Our brain is similarly organised to respond to new concepts through test and learn and leverage a continuous process of accepting and responding to variations. Our ability to image process and act on (in real time) what we see with its complexity and continuous change is testimony to this. This ability to continuously adapt to uncertainty is a manifestation of our level of intelligence.

The IT and organizational model which underpins our society works from a different model. We are always trying to eliminate error. Industrialisation is built on repeatability and this is exemplified by Lean and Six Sigma. Our IT platforms are built on a binary foundation and all our effort is focussed on eliminating error. The net result is that when things go wrong they can be catastrophic. A great example of this conflict is the idea that AI and cognitive computing is a natural extension of RPA (Robotic Process Automation). RPA focuses on creating lean repeatable processes to eliminate error. For AI to work it needs variation and error to learn what the right answer is and then choose that answer when needed.

So what do we do about this? In practical terms we need to invest in and focus on leveraging change and error to our benefit rather on eliminating it. This means sensing and responding and learning as we go. Fix before fail not respond after fail. The DevOps world brings this opportunity to life but it is usually forgotten as there is more focus on Dev than Ops. To be successful we need to break down the organisational boundaries and have tight feedback between the real world as monitored and what was intended or designed. This needs processing of multiple sources of sensor data and interpreting the result. In this environment AI and ML then has a serious role. This is exemplified by NetFlix use of the “Chaos Monkey” algorithm to put errors into its live environment to ensure this feedback is always working.

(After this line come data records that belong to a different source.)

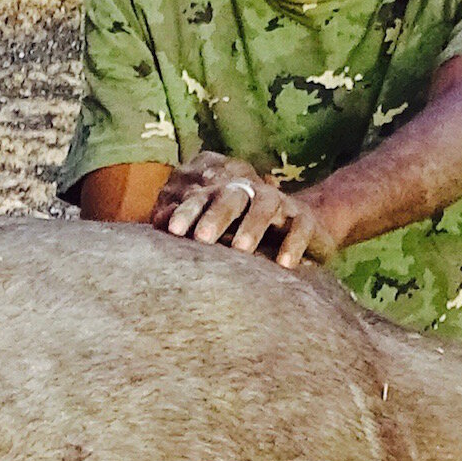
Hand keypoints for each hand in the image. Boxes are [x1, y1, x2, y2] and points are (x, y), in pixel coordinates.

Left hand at [155, 153, 326, 268]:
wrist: (302, 225)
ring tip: (241, 250)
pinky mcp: (306, 221)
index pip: (202, 199)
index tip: (172, 231)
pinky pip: (300, 229)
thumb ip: (189, 230)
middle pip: (232, 197)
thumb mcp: (219, 232)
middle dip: (216, 216)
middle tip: (201, 239)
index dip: (187, 212)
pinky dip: (293, 245)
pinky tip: (283, 266)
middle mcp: (251, 195)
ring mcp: (280, 205)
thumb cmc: (245, 234)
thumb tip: (155, 227)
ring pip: (266, 208)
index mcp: (224, 196)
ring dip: (252, 227)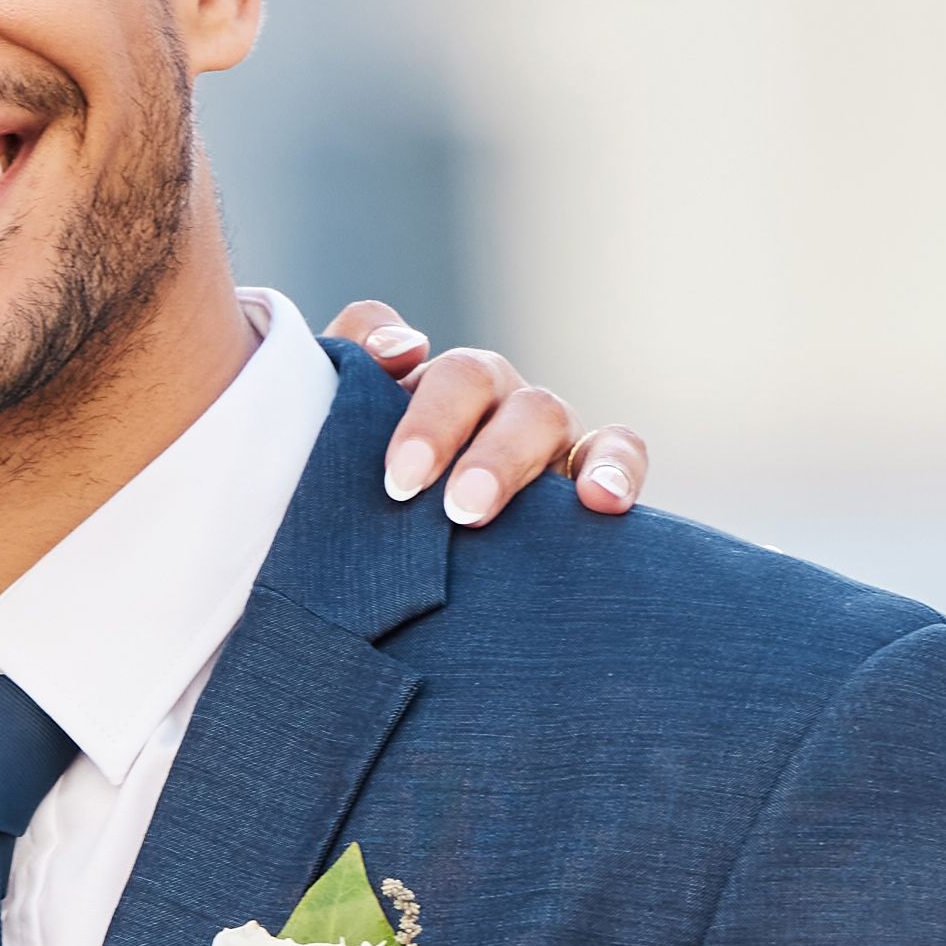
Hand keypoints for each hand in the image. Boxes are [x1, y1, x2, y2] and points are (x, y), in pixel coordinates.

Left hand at [336, 301, 645, 523]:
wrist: (408, 604)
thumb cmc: (368, 541)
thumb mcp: (328, 479)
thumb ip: (332, 401)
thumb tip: (395, 348)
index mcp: (402, 393)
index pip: (385, 341)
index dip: (377, 342)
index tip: (378, 368)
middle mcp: (476, 400)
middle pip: (467, 376)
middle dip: (435, 425)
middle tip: (402, 487)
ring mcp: (536, 432)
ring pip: (538, 411)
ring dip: (504, 457)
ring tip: (469, 511)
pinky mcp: (587, 471)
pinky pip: (617, 450)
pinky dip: (615, 467)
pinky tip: (600, 502)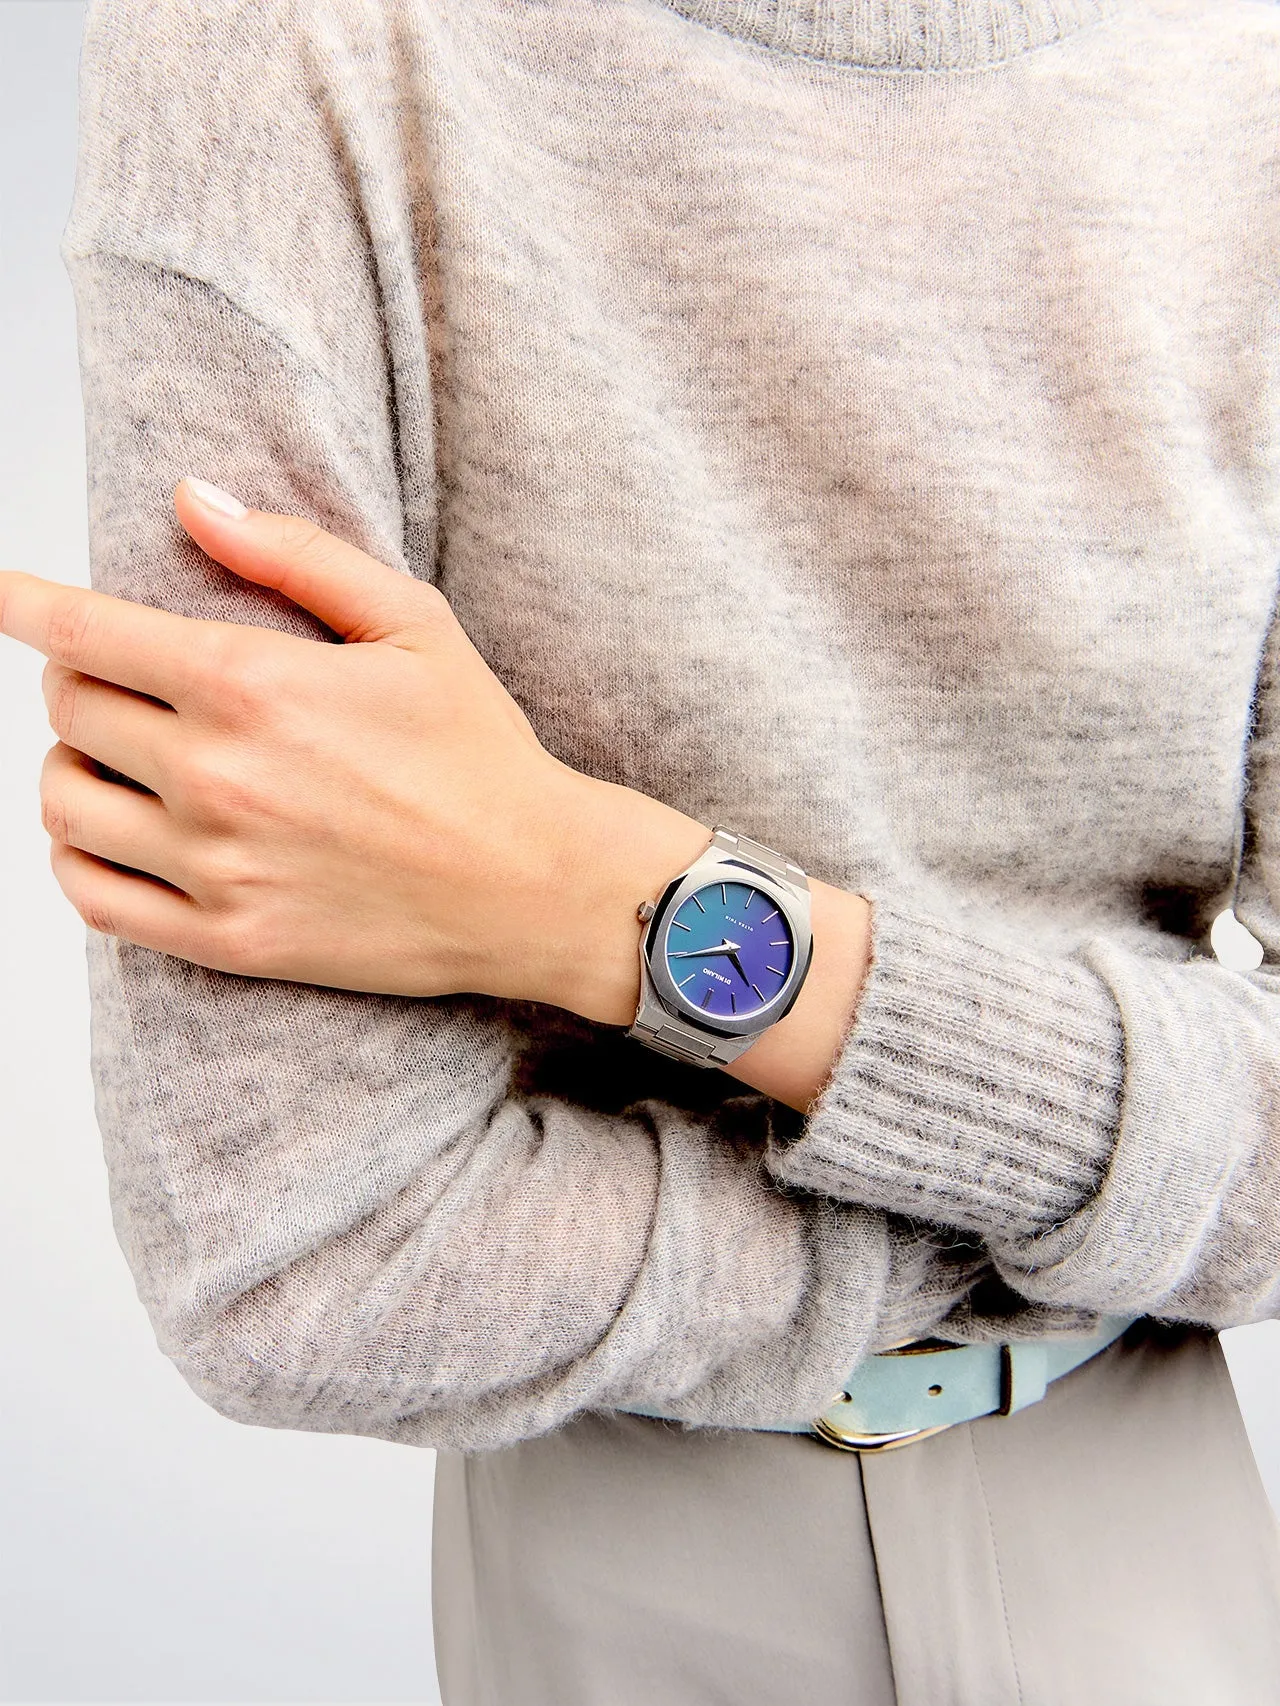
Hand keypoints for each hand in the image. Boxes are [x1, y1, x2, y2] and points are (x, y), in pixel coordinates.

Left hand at [0, 478, 696, 1010]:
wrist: (533, 885)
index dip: (23, 603)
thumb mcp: (412, 622)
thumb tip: (192, 498)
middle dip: (79, 680)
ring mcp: (215, 865)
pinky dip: (76, 855)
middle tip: (123, 679)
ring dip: (70, 764)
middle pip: (69, 709)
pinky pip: (92, 897)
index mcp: (253, 683)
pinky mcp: (226, 938)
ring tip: (115, 757)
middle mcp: (217, 774)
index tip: (0, 594)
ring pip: (64, 801)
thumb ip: (293, 555)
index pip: (82, 631)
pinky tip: (110, 834)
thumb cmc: (480, 755)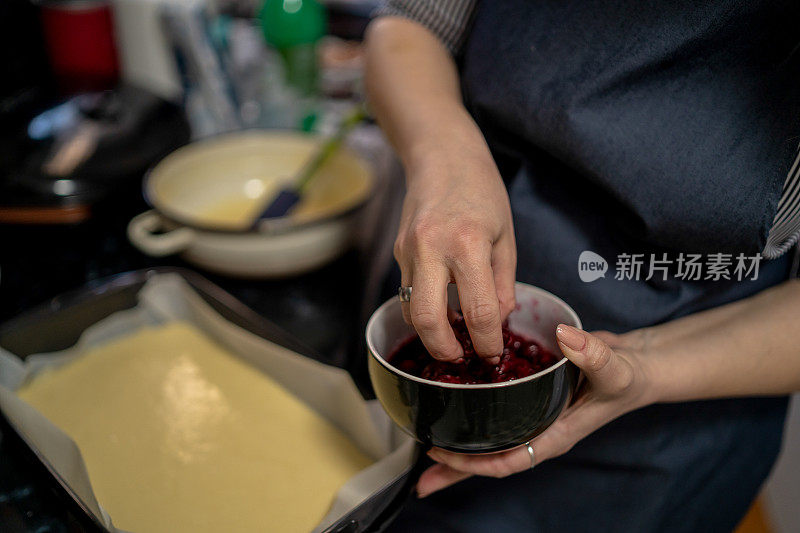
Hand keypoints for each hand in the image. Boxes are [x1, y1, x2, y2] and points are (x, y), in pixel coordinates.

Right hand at [395, 151, 516, 361]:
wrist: (441, 155)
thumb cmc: (481, 191)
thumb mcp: (505, 236)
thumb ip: (502, 284)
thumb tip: (497, 322)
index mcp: (467, 244)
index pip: (478, 310)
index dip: (487, 342)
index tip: (493, 354)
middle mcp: (431, 249)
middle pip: (427, 319)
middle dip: (443, 349)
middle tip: (460, 359)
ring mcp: (408, 250)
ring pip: (409, 309)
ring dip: (429, 331)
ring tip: (452, 339)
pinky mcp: (397, 251)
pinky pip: (407, 291)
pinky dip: (423, 307)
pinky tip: (440, 308)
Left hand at [416, 324, 655, 496]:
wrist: (638, 365)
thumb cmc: (630, 376)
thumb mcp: (616, 368)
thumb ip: (594, 354)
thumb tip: (567, 337)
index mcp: (554, 434)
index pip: (507, 459)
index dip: (472, 463)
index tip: (440, 455)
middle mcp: (538, 429)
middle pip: (489, 459)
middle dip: (454, 471)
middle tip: (419, 478)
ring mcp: (532, 415)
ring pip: (488, 438)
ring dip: (458, 444)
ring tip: (423, 448)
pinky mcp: (528, 396)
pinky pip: (495, 411)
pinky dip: (472, 411)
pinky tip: (450, 404)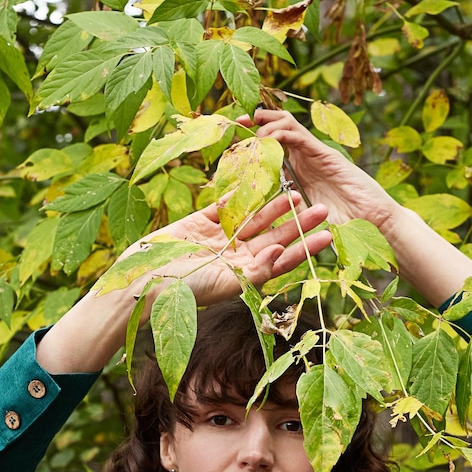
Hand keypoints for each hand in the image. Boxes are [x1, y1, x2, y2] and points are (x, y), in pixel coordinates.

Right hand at [127, 188, 331, 307]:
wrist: (145, 281)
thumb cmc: (185, 290)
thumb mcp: (224, 283)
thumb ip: (254, 269)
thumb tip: (281, 250)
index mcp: (244, 276)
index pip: (282, 260)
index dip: (304, 248)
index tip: (326, 236)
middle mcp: (235, 258)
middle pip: (273, 237)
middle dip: (297, 224)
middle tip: (322, 208)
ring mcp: (218, 240)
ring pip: (253, 220)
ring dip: (274, 208)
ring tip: (297, 193)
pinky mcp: (200, 223)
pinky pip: (224, 206)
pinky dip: (240, 194)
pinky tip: (260, 181)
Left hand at [242, 108, 397, 229]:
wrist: (374, 222)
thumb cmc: (346, 223)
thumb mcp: (307, 217)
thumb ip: (290, 211)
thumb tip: (265, 218)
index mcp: (299, 169)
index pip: (272, 146)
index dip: (252, 142)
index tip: (233, 144)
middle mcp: (305, 157)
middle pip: (276, 128)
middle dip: (254, 123)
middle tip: (236, 123)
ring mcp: (314, 153)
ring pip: (284, 125)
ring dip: (264, 123)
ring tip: (248, 127)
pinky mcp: (323, 153)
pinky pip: (297, 135)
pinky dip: (278, 133)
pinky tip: (264, 140)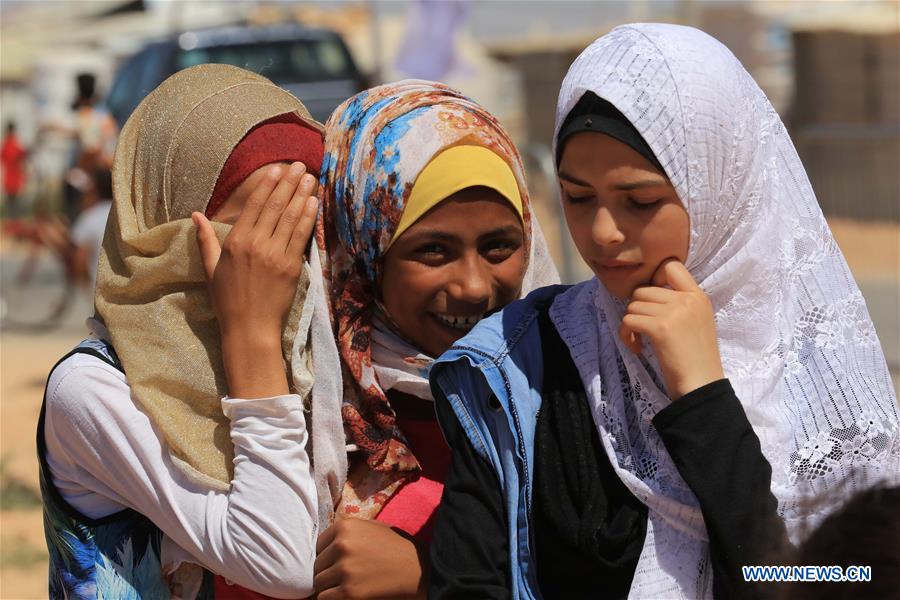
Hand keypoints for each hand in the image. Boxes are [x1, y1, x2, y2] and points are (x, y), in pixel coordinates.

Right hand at [193, 162, 317, 397]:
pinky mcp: (292, 267)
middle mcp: (256, 244)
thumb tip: (195, 215)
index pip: (254, 205)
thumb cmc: (228, 300)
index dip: (268, 185)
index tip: (278, 169)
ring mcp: (276, 255)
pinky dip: (308, 217)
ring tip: (310, 177)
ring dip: (302, 194)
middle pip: (275, 206)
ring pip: (290, 217)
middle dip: (289, 183)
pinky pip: (301, 236)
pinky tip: (313, 202)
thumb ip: (205, 240)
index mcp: (235, 242)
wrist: (250, 328)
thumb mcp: (211, 269)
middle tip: (300, 165)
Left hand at [314, 518, 426, 599]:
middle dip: (328, 573)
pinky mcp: (349, 592)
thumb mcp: (374, 528)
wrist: (420, 571)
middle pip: (317, 566)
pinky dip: (334, 599)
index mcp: (346, 526)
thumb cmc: (399, 549)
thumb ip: (350, 533)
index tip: (338, 563)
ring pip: (319, 584)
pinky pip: (325, 598)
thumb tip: (326, 546)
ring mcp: (344, 569)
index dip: (327, 557)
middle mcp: (341, 545)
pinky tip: (349, 595)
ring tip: (347, 587)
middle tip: (345, 579)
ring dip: (330, 588)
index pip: (318, 546)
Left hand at [619, 259, 723, 398]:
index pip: (672, 266)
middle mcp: (687, 299)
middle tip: (643, 330)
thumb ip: (680, 304)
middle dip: (637, 310)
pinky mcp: (660, 327)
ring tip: (641, 341)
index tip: (653, 302)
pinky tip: (637, 348)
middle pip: (643, 290)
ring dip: (631, 324)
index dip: (655, 278)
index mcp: (698, 296)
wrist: (702, 384)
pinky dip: (626, 335)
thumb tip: (647, 295)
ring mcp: (674, 312)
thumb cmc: (697, 359)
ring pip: (633, 306)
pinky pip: (628, 320)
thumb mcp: (697, 322)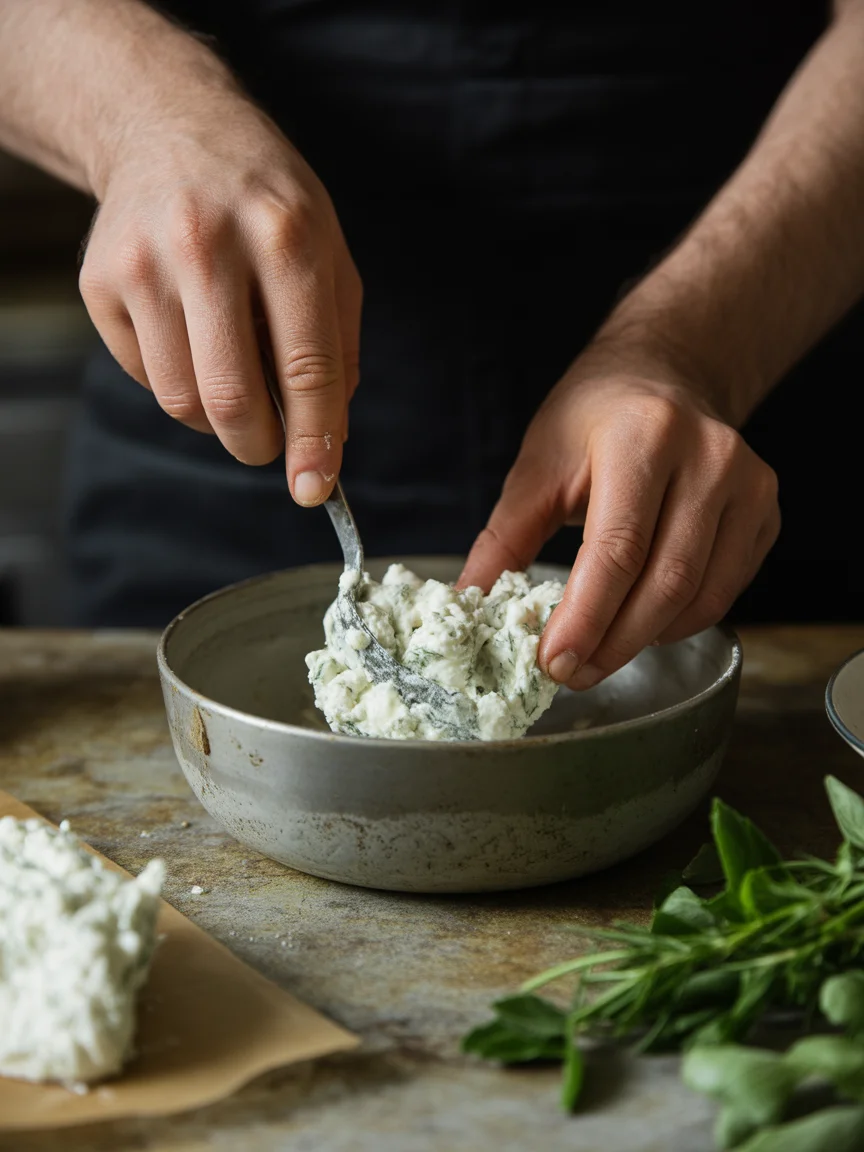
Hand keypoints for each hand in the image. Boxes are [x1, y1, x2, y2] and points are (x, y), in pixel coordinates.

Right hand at [78, 91, 360, 505]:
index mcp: (286, 235)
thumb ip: (338, 344)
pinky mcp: (100, 282)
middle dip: (260, 446)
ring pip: (183, 401)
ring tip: (235, 377)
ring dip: (218, 421)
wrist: (168, 127)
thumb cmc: (266, 201)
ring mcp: (145, 263)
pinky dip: (180, 381)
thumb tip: (330, 437)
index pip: (307, 366)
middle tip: (271, 442)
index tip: (317, 488)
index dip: (315, 439)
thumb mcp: (329, 251)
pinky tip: (193, 336)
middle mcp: (208, 245)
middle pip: (232, 398)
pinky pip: (147, 377)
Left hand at [459, 354, 779, 688]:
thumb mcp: (537, 465)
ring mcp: (748, 486)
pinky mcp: (765, 512)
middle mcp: (709, 457)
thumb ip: (504, 540)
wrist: (663, 375)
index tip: (553, 662)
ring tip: (599, 652)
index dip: (586, 617)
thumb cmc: (593, 419)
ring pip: (700, 596)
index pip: (618, 548)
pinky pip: (724, 591)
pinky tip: (641, 623)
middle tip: (571, 673)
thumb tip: (468, 605)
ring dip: (644, 640)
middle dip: (613, 643)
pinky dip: (678, 622)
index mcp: (643, 436)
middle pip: (665, 581)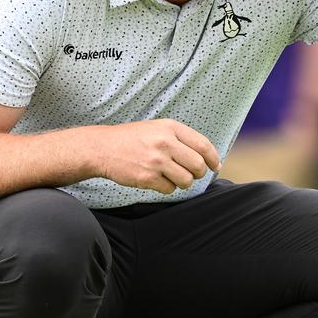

At its core the Internet upon which we all rely was created from a platform designed to accommodate errors and failure. The underlying TCP/IP protocol was created by DARPA to ensure systems could be distributed and then continue to work in the event nodes were destroyed in an attack. It then works very well across unreliable networks. Unfortunately as networks have become more and more reliable we have overlaid applications and services (such as voice) which are ill suited to the core idea of coping with errors. Nonetheless we have a platform to build our distributed services on which can be leveraged in an environment of uncertainty and error.

If we take this model into the business process and decision arena we see that the bulk of applications of so called ‘AI’ are incremental additions to an existing business process. The net result is a slightly faster and more accurate business process aimed at eliminating error. A better mousetrap. Is this intelligence or a better way of eliminating error? So do you think big or evolve from the simple idea recognising there could be many different answers. As the systems models we use move towards services exposed via APIs then we have the additional overlay of uncertainty as to how an ecosystem of services will perform together.

Perhaps the answer is in the distributed model and the word ecosystem. If we assume each service will self organise (and evolve) to a degree given its particular inputs then we need to think about how the overall ecosystem will behave. We would like to think the ecosystem could be managed and directed through some form of ‘meta service’. The danger is that we underestimate the level of sophistication of each individual service and how they could combine. There are mathematical models which are available to model possible behavior of such ecosystems or one could use Monte Carlo simulations to explore possible behaviours. We will explore some ideas in future blogs.

In summary, our world is full of uncertainty and change. Intelligence thrives on learning from and adapting to the consequence of errors and uncertainty. AI and ML then gives us a model for leveraging errors rather than eliminating them through industrialisation. However, the consequence is that we will end up with distributed networks and ecosystems of self organising services. How these service could behave together then needs very different thinking to our existing business and IT models.